◆ EXERCISE TASKS:
1. In the Clausewitz passage, to which realm did Clausewitz assign tactics?
2. Retype the stretch of the Clausewitz passage that opens with the words containing "Clausewitz also talked" and closes with "strategy early on.".

◆ DOCUMENT SEGMENT:
=-=-=-=-=

December 19, 2008
You may not have heard of Carl von Clausewitz. Back in the early nineteenth
century he wrote "On War," a brilliant treatise that is read and
taught in military academies to this day. His observations were based on his
experiences in the Wars of the French Revolution, the Napoleonic Wars and on
considerable historical research. The book is shaped not only by purely military
and political considerations but by Clausewitz's strong interests in science,
education and art.
Clausewitz said that you have to have a battle plan but the plan had better
include plenty of room for the absolute certainty that the plan will start going
wonky from the get-go. "No campaign plan survives first contact with the
enemy," said the great German general Helmuth Graf von Moltke who spent an
energetic lifetime applying Clausewitz's theories.
Clausewitz figured "strategy" belonged to the realm of art.
"Tactics," on the other hand, belonged to the realm of science. True
brilliance in the field requires the blending of the two. Clausewitz was
obsessive about the roles of chance, uncertainty and what he called the
"fog of war."
In our game this is the fog we get into when we can't see ahead and are
confused, disappointed and even disabled, generally through the effect of our
earlier, poorly planned sorties. In war and art, courageous early sorties
determine the early coup.
Clausewitz also talked about what he called the "culminating point of
victory." This is where the happy resolution is in sight. The business of
battle is to get to this point, he thought. Early culminating points are better
than late ones. This is one of the reasons we need to cut to the chase by laying
in basic strategy early on.

=-=-=-=-=

◆ RECORDS PROVIDED:

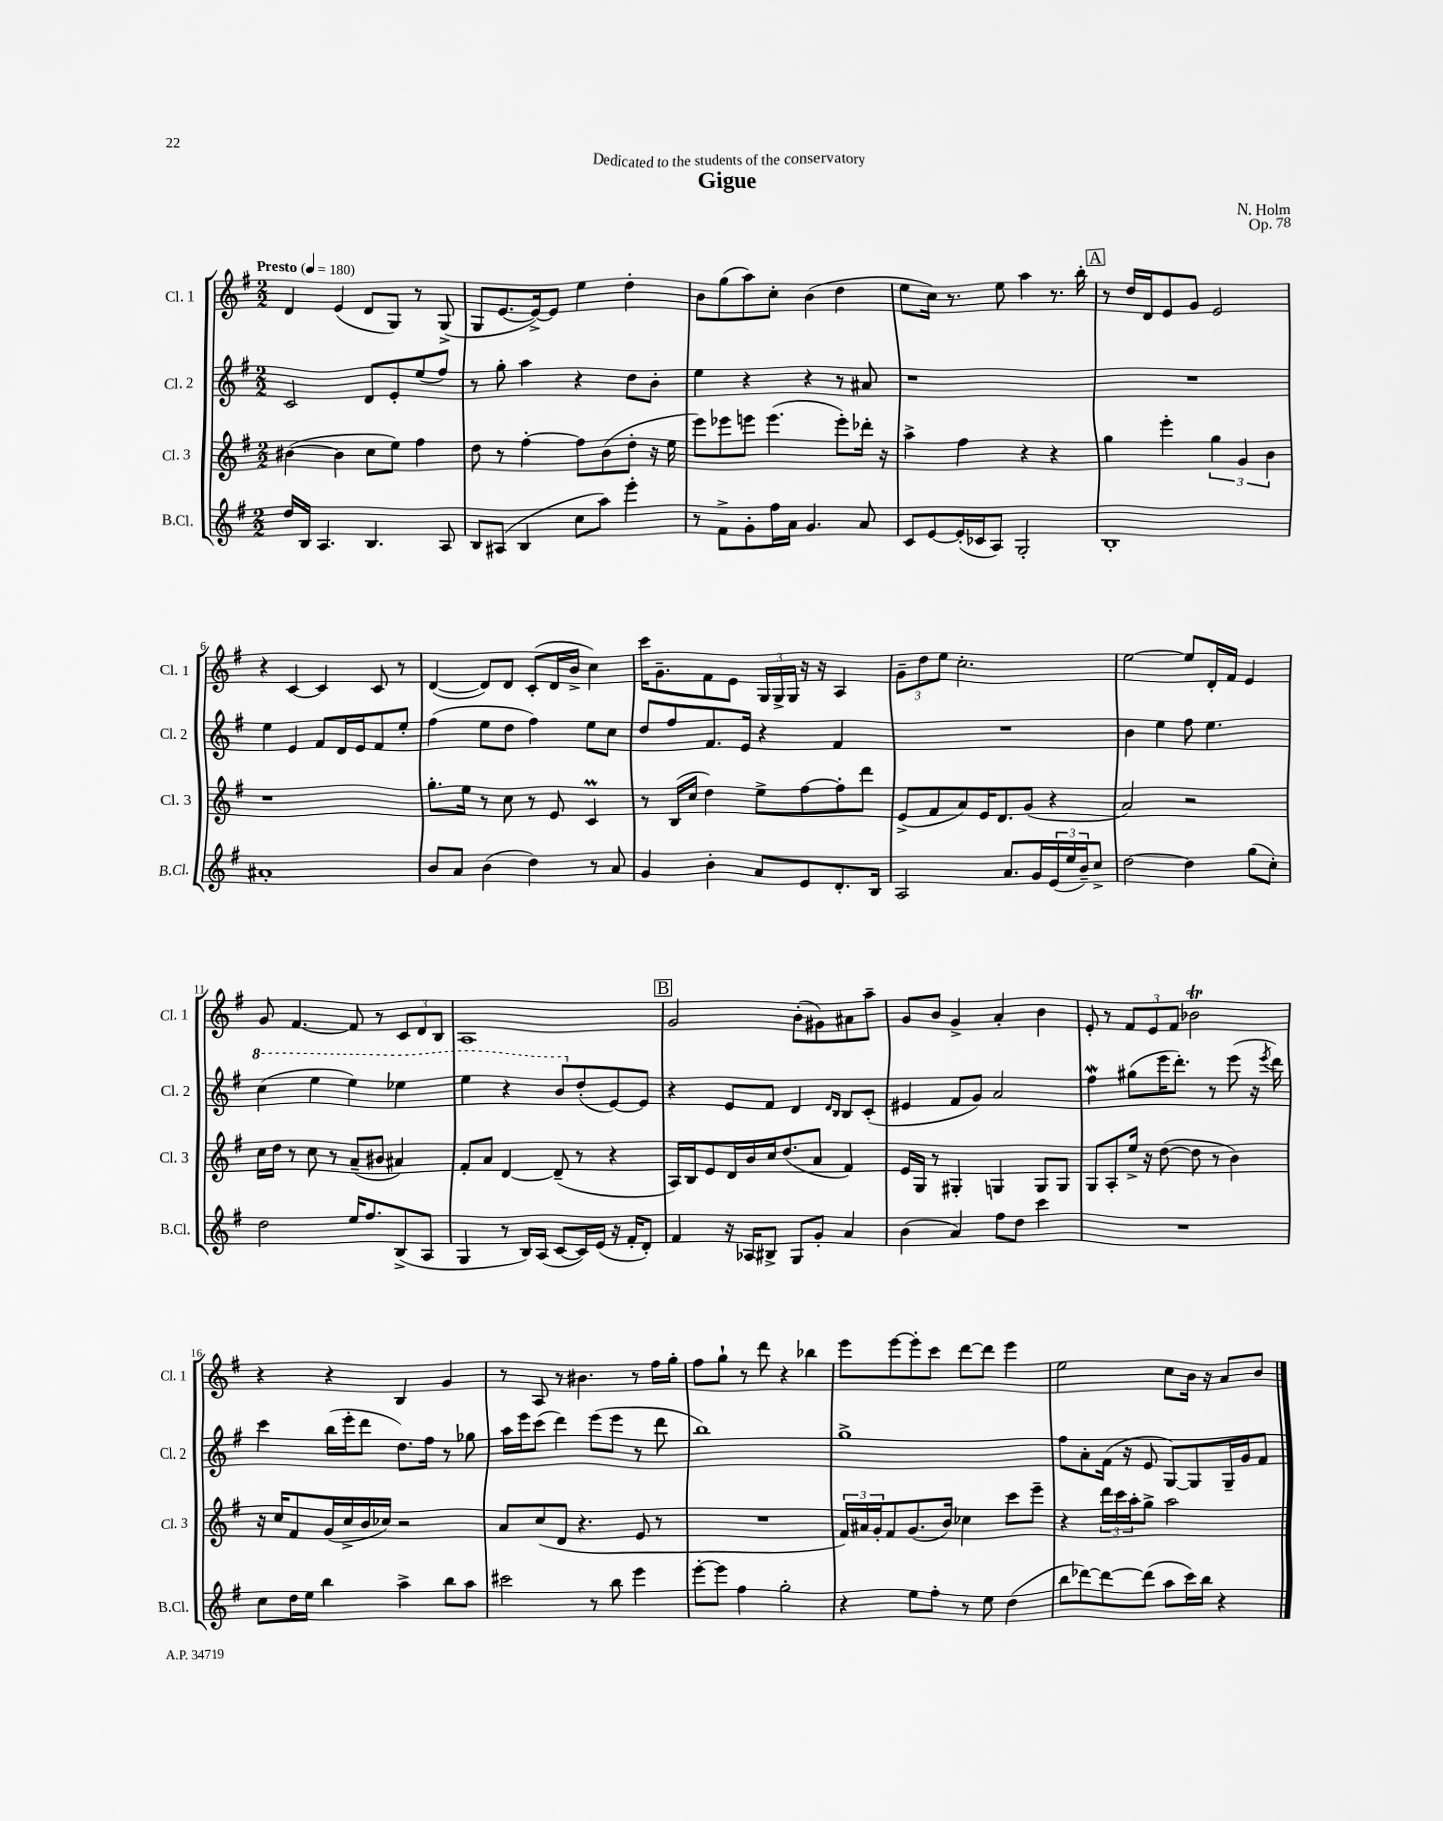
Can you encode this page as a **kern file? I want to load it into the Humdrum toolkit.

**kern	**kern	**kern	**kern
*staff4	*staff3	*staff2	*staff1
*clefG2	*clefG2	*clefG2	*clefG2
*k[f#]	*k[f#]	*k[f#]	*k[f#]
*M2/2	*M2/2	*M2/2	*M2/2
*MM180	*MM180	*MM180	*MM180
16dd	([4b#	2c	4d
16B	.	.	.
4.A	.	.	.
.	4b#]	.	(4e
4.B	8cc	8d	8d
.	8ee)	8e'	8G)
.	4ff#	(8ee	8r
8A	.	8ff#)	(8G^
=	=	=	=
8B	8dd	8r	8G
(8A#	8r	8gg'	[8.e
4B	[4ff#'	4aa	.
.	.	.	16e^_)
.	.	.	8e]
8cc	8ff#]	4r	4ee
8aa)	(8b	.	.
4eee'	8dd'	8dd	4dd'
.	16r	8b'	.
.	16ee	.	.
=	=	=	=
8r	8eee)	4ee	8b
8f#^	8eee-	.	(8gg
8g'	8eee	4r	8aa)
16ff#	(4.eee	.	8cc'
16a	.	.	.
4.g	.	4r	(4b
.	8eee')	8r	4dd
8a	16ddd-'	8a#	.
.	16r	.	.
=	=	=	=
8c	4aa^	1r	8ee
[8e	.	.	16cc)
.	.	.	8.r
(16e']	4ff#	.	.
16c-	.	.	.
8A)	.	.	8ee
2G'	4r	.	4aa
.	4r	.	8.r
.	.	.	16bb'
=	=	=	=
1B'	4gg	1r	8r
.	.	.	16dd
.	.	.	16d
.	4eee'	.	8e
.	.	.	8g
.	6gg	.	2e
.	6g	.	.
.	6b	.	.
=	=	=	=
1a#'	1r	4ee	4r
.	.	4e	[4c
.	.	8f#	4c]
.	.	16d	.
.	.	16e	.
.	.	8f#	8c
.	.	8ee'	8r
=	=	=	=
8b	8.gg'	(4ff#	([4d
8a	.	.	.
.	16ee	.	.
(4b	8r	8ee	8d])
.	8cc	8dd	8d
4dd)	8r	4ff#)	(8c'
.	8e	.	16d
.	.	.	16b^
8r	4c	8ee	4cc)
8a	.	8cc	.
=	=	=	=
4g	8r	8dd	16ccc
.	.	.	8.g~
.	(16B	8ff#	.
.	16cc	.	.
4b'	4dd)	8.f#	8f#
.	.	.	8e
.	.	16e	.
8a	8ee^	4r	24G
.	.	.	24G^
.	.	.	24G
8e	[8ff#	.	16r
.	.	.	16r
8.d'	8ff#']	4f#	4A
.	8ddd	.	.
16B	.	.	.
=	=	=	=
2A	(8e^	1r	12g~
.	.	.	12dd
.	8f#	.	.
.	.	.	12ee
.	8a)	.	2.cc'
.	16e	.	.
.	8.d	.	.
8.a	.	.	.
.	(8g	.	.
16g	.	.	.
(24e	4r	.	.
24ee	.	.	.
24b~)	.	.	.
8cc^	.	.	.
=	=	=	=
[2dd	2a)	4b	[2ee
.	.	4ee	.
4dd]	2r	8ff#	8ee]
.	.	4.ee	16d'
.	.	.	16f#
(8gg	.	.	4e
8cc')	.	.	.
=	=	=	=
2dd	16cc	(4ccc	8g
.	16dd	.	.
.	8r	.	[4.f#
.	8cc	4eee	.
.	8r	.	.
16ee	(8a~	4eee)	8f#]
8.ff#	.	.	.
.	8b#	.	8r
(8B^	4a#)	4eee-	12c
.	.	.	12d
8A	.	.	.
.	.	.	12B
=	=	=	=
4G	8f#'	4eee	1A
.	8a	.	.
8r	[4d	4r	.
16B)	.	.	.
(16A	.	.	.
[8c	(8d~]	8bb	.
16c])	8r	(8dd'	.
(16e	.	.	.
16r	4r	[8e)	.
16f#'	.	.	.
8d')	.	8e]	.
=	=	=	=
4f#	16A)	4r	2g
.	16B	.	.
.	8e	.	.
16r	16d	8e	.
16A-	16b	.	.
8B#^	16cc	8f#	.
.	(8.dd	.	.
8G	.	4d	(8b'
8g'	8a	.	8g#)
.	.	16qqd	.
.	.	16qqB	.
4a	4f#)	8B	8a#
.	.	(8c'	8aa~
=	=	=	=
(4b	16e	4e#	8g
.	16G	.	.
.	8r	.	8b
4a)	4G#'	8f#	4g^
.	.	8g)	.
8ff#	4G	2a	4a'
8dd	.	.	.
4ccc	8G	.	4b
.	8G	.	.
=	=	=	=
1r	8G	4ff#	8e'
.	8A'	.	8r
.	16ee^	(8gg#	12f#
.	16r	.	.
.	.	.	12e
.	([8dd	16eee	.
.	.	.	12f#
.	.	8.ddd')	.
.	8dd]	.	2b-
.	8r	8r	.
.	4b)	(8eee	.
.	.	16r	.
.	.	8qeee	.
.	.	16ddd)	.
=	=	=	=
8cc	16r	4ccc	4r
.	16cc	.	.
16dd	8f#	.	.
16ee	.	.	.
4bb	(16g	(16bb	4r
.	16cc^	16eee'	.
.	16b	8ddd	.
.	16cc-)	.	.
4aa^	2r	8.dd)	4B
.	.	16ff#	.
8bb	.	8r	4g
8aa	.	8gg-	.
=	=	=	=
2ccc#	8a	16aa	8r
.	.	16eee	.
.	(8cc	(8ccc	8A
.	8d	4ddd)	8r
.	4.r	.	4.b#
8r	.	(8eee	.
8bb	.	8eee	.
4eee	8e	8r	8r
.	8r	8ddd	16ff#
.	.	.	16gg'
=	=	=	=
[8eee'	1r	1bb)	8ff#
8eee]	.	.	8gg`
4ff#	.	.	8r
.	.	.	8ddd
2gg'	.	.	4r
.	.	.	4bb-
=	=	=	=
4r	24f#)	1gg^	8eee
.	24a#	.	.
.	24g'	.	.
.	8f#	.	[8eee
8ee	(8.g	.	8eee']
8ff#'	.	.	8ccc
.	16b)	.	.
8r	4cc-	.	[8ddd
8ee	.	.	8ddd]
(4dd	8ccc	.	4eee
.	8eee~	.	.
=	=	=	=
8bb	4r	8ff#	2ee
[8ddd-)	.	8a'	.
8ddd-_	24ddd	(16f#	.
.	24ccc	.	.
.	.	16r	.
.	24aa'	.	.
(8ddd-]	8gg^	8e	.
8aa	2aa	[8G)	8cc
16ccc)	.	8G]	16b
16bb	.	.	16r
4r	.	16G~	8a
.	.	16g	.
.	.	8f#	8b
==	==	==	==
*-	*-	*-	*-
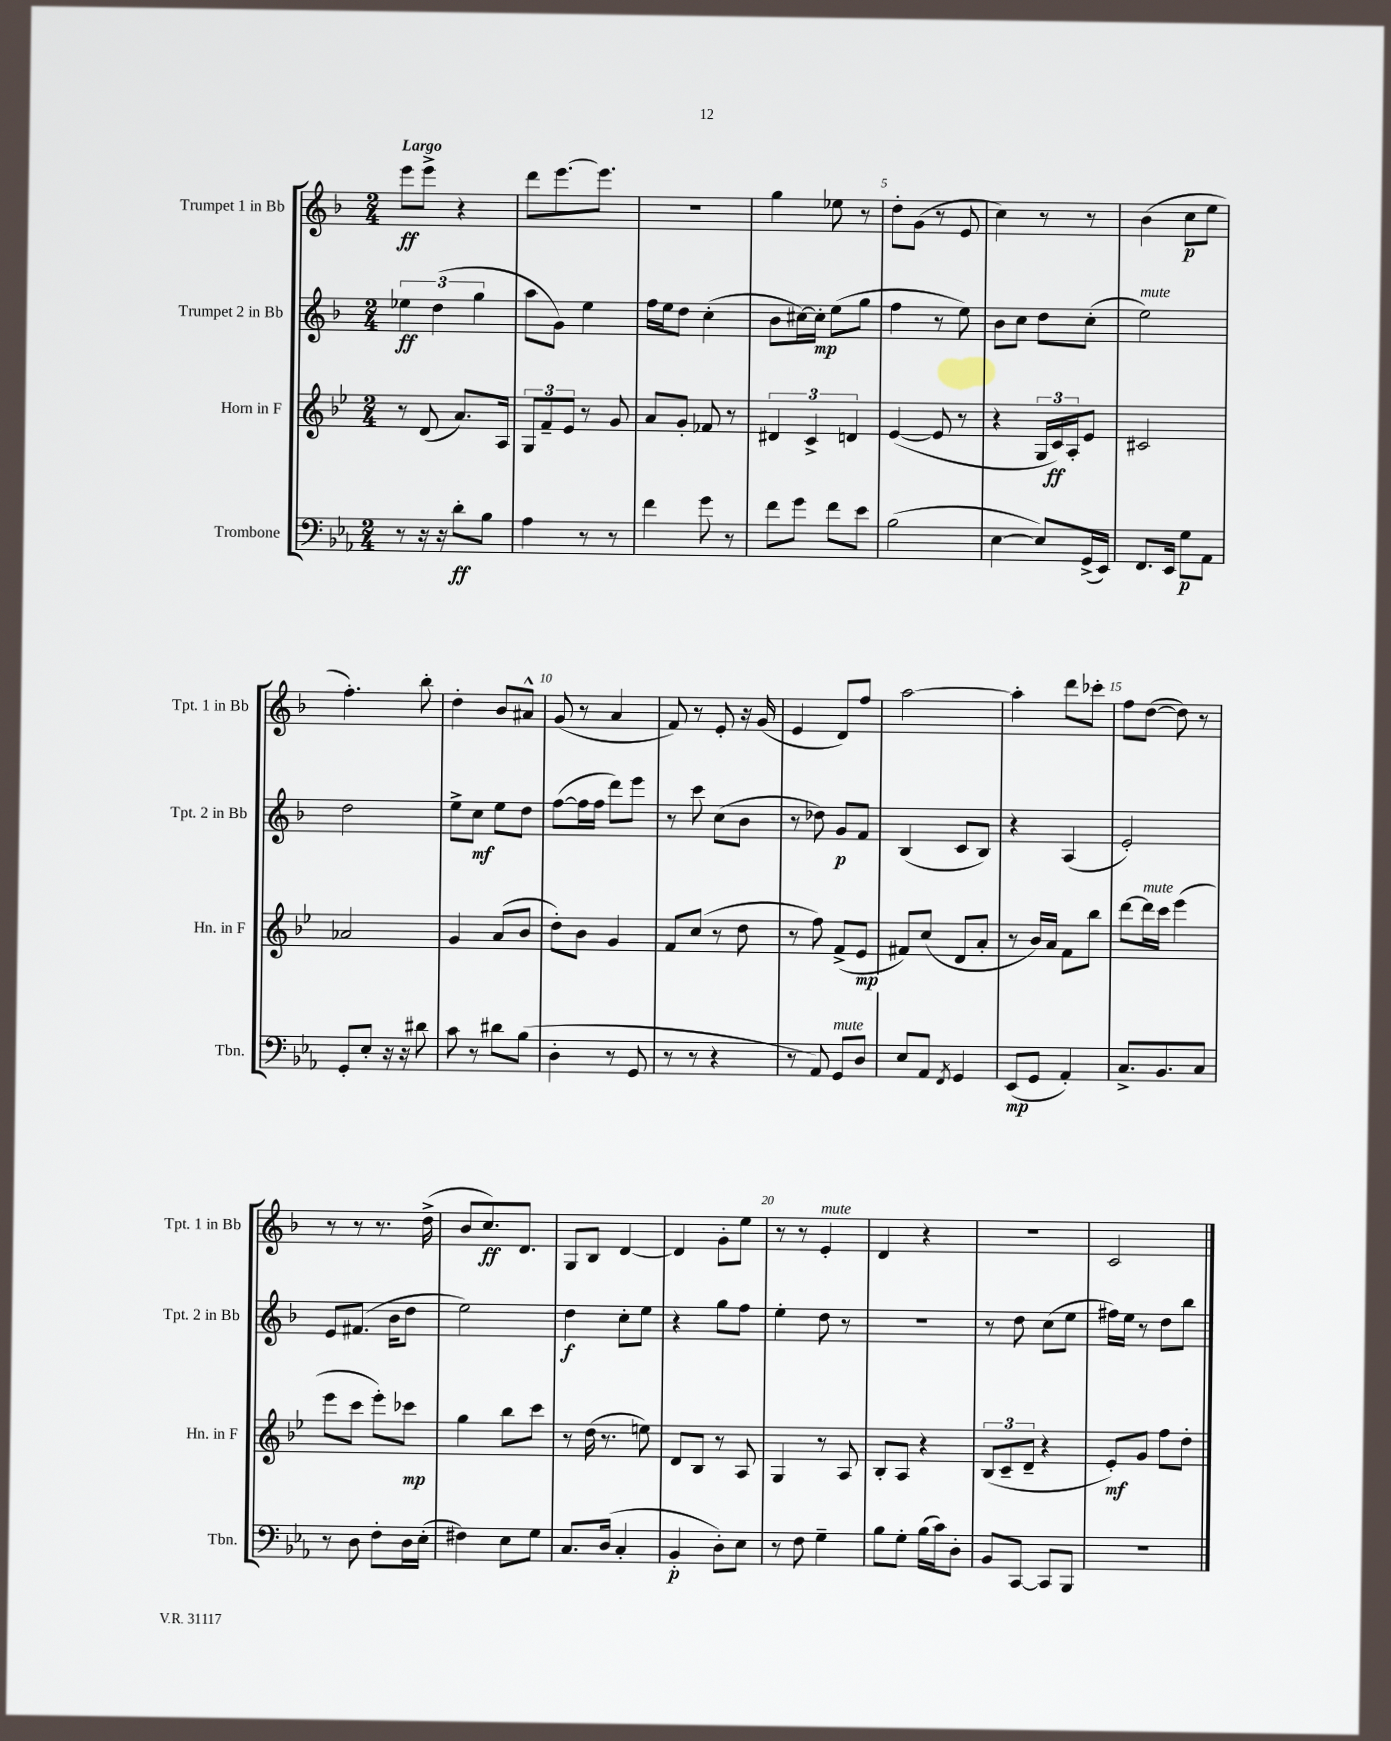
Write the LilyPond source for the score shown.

<<
\new StaffGroup <<
\new Staff = "s0" \with { instrumentName = "Trumpet 1 in Bb" shortInstrumentName = "Tpt. 1 in Bb" } {
    \clef treble \key f \major \numericTimeSignature \time 2/4 \tempo "Largo"
    e'''8\ff e'''8-> r4 |
    d'''8 e'''8.~ e'''8. |
    r2 |
    g''4 ees''8 r8 |
    d''8-. g'8( r8 e'8 |
    c''4) r8 r8 |
    bes'4( c''8\p e''8 |
    f''4.-.) bes''8-. |
    d''4-. bes'8 ais'8-^ |
    g'8( r8 a'4 |
    f'8) r8 e'8-. r16 g'16( |
    e'4 d'8) f''8 |
    a''2~ |
    a''4-. d'''8 ces'''8-. |
    f''8 d''8~( d''8) r8 |
    r8 r8 r8. d''16->( |
    bes'8 c''8.\ff) d'8. |
    g8 bes8 d'4~ |
    d'4 g'8-. e''8 |
    r8 r8 e'4-.^\markup { \italic "mute" } |
    d'4 r4 |
    r2 |
    c'2 \bar "|." |
}
\new Staff = "s1" \with { instrumentName = "Trumpet 2 in Bb" shortInstrumentName = "Tpt. 2 in Bb" } {
    \clef treble \key f \major \numericTimeSignature \time 2/4
    \tuplet 3/2 { ees''4\ff d''4( g''4 } |
    a''8 g'8) e''4 |
    f''16 e''16 d''8 c''4-.( |
    bes'8 cis''16~) cis''16-.\mp e''8( g''8 |
    f''4 r8 e''8) |
    bes'8 c''8 d''8 c''8-.( |
    e''2^\markup { \italic "mute" }) |
    d''2 |
    e''8-> c''8\mf e''8 d''8 |
    f''8~( f''16 f''16 d'''8) e'''8 |
    r8 c'''8 c''8( bes'8 |
    r8 des''8) g'8\p f'8 |
    bes4( c'8 bes8) |
    r4 a4( |
    e'2-.) |
    e'8 fis'8.( bes'16 d''8 |
    e''2) |
    d''4\f c''8-. e''8 |
    r4 g''8 f''8 |
    e''4-. d''8 r8 |
    R2 |
    r8 d''8 c''8( e''8 |
    fis''16) e''16 r8 d''8 bes''8 \bar "|." |
}
\new Staff = "s2" \with { instrumentName = "Horn in F" shortInstrumentName = "Hn. in F" } {
    \clef treble \key bes \major \numericTimeSignature \time 2/4
    r8 d'8( a'8.) a16 |
    \tuplet 3/2 { g8 f'8-- ees'8 } r8 g'8 |
    a'8 g'8-. fes'8 r8 |
    \tuplet 3/2 { dis'4 c'4-> d'4 } |
    ees'4~( ees'8 r8 |
    r4 \tuplet 3/2 { g16 c'16\ff) a16-. } ees'8 |
    cis'2 |
    aes'2 |
    g'4 a'8( bes'8 |
    d''8-.) bes'8 g'4 |
    f'8 c''8( r8 d''8 |
    r8 f''8) f'8->( ees'8\mp |
    fis'8) c''8( d'8 a'8-. |
    r8 bes'16) a'16 f'8 bes''8 |
    d'''8~ d'''16^\markup { \italic "mute" } c'''16 ees'''4( |
    ees'''8 c'''8 ees'''8-.) ces'''8\mp |
    g''4 bes''8 c'''8 |
    r8 d''16( r8. e''8) |
    d'8 bes8 r8 a8 |
    g4 r8 a8 |
    bes8-. a8 r4 |
    \tuplet 3/2 { bes8( c'8-- d'8-- } r4 |
    ees'8-.\mf) g'8 f''8 d''8-. \bar "|." |
}
\new Staff = "s3" \with { instrumentName = "Trombone" shortInstrumentName = "Tbn." } {
    \clef bass \key ees \major \numericTimeSignature \time 2/4
    r8 r16 r16 d'8-.\ff bes8 |
    aes4 r8 r8 |
    f'4 g'8 r8 |
    f'8 g'8 f'8 ees'8 |
    bes2( |
    ees4~ ees8) g,16->( ees,16) |
    f,8. ees,16 g8\p aes,8 |
    g,8-. ees8-. r16 r16 dis'8 |
    c'8 r8 dis'8 bes8( |
    d4-. r8 g,8 |
    r8 r8 r4 |
    r8 aes,8) g,8^\markup { \italic "mute" } d8 |
    ees8 aes,8 \acciaccatura { f,8 } g,4 |
    ees,8\mp( g,8 aes,4-.) |
    c8.-> bes,8. c8 |
    r8 d8 f8-. d16 ees16-.( |
    fis4) ees8 g8 |
    c8. d16( c4-. |
    bes,4-.\p d8-.) ees8 |
    r8 f8 g4-- |
    bes8 g8-. bes16( c'16) d8-. |
    bes,8 c,8~ c,8 bes,,8 |
    R2 \bar "|." |
}
>>
>>
\layout { \context { \Score \override BarNumber.break-visibility = ##(#f #t #t) barNumberVisibility = #(every-nth-bar-number-visible 5) } }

=-=-=-=-=

◆ ANSWERS PER TASK:
1. The realm of science.

2.
Clausewitz also talked about what he called the "culminating point of
victory." This is where the happy resolution is in sight. The business of
battle is to get to this point, he thought. Early culminating points are better
than late ones. This is one of the reasons we need to cut to the chase by laying
in basic strategy early on.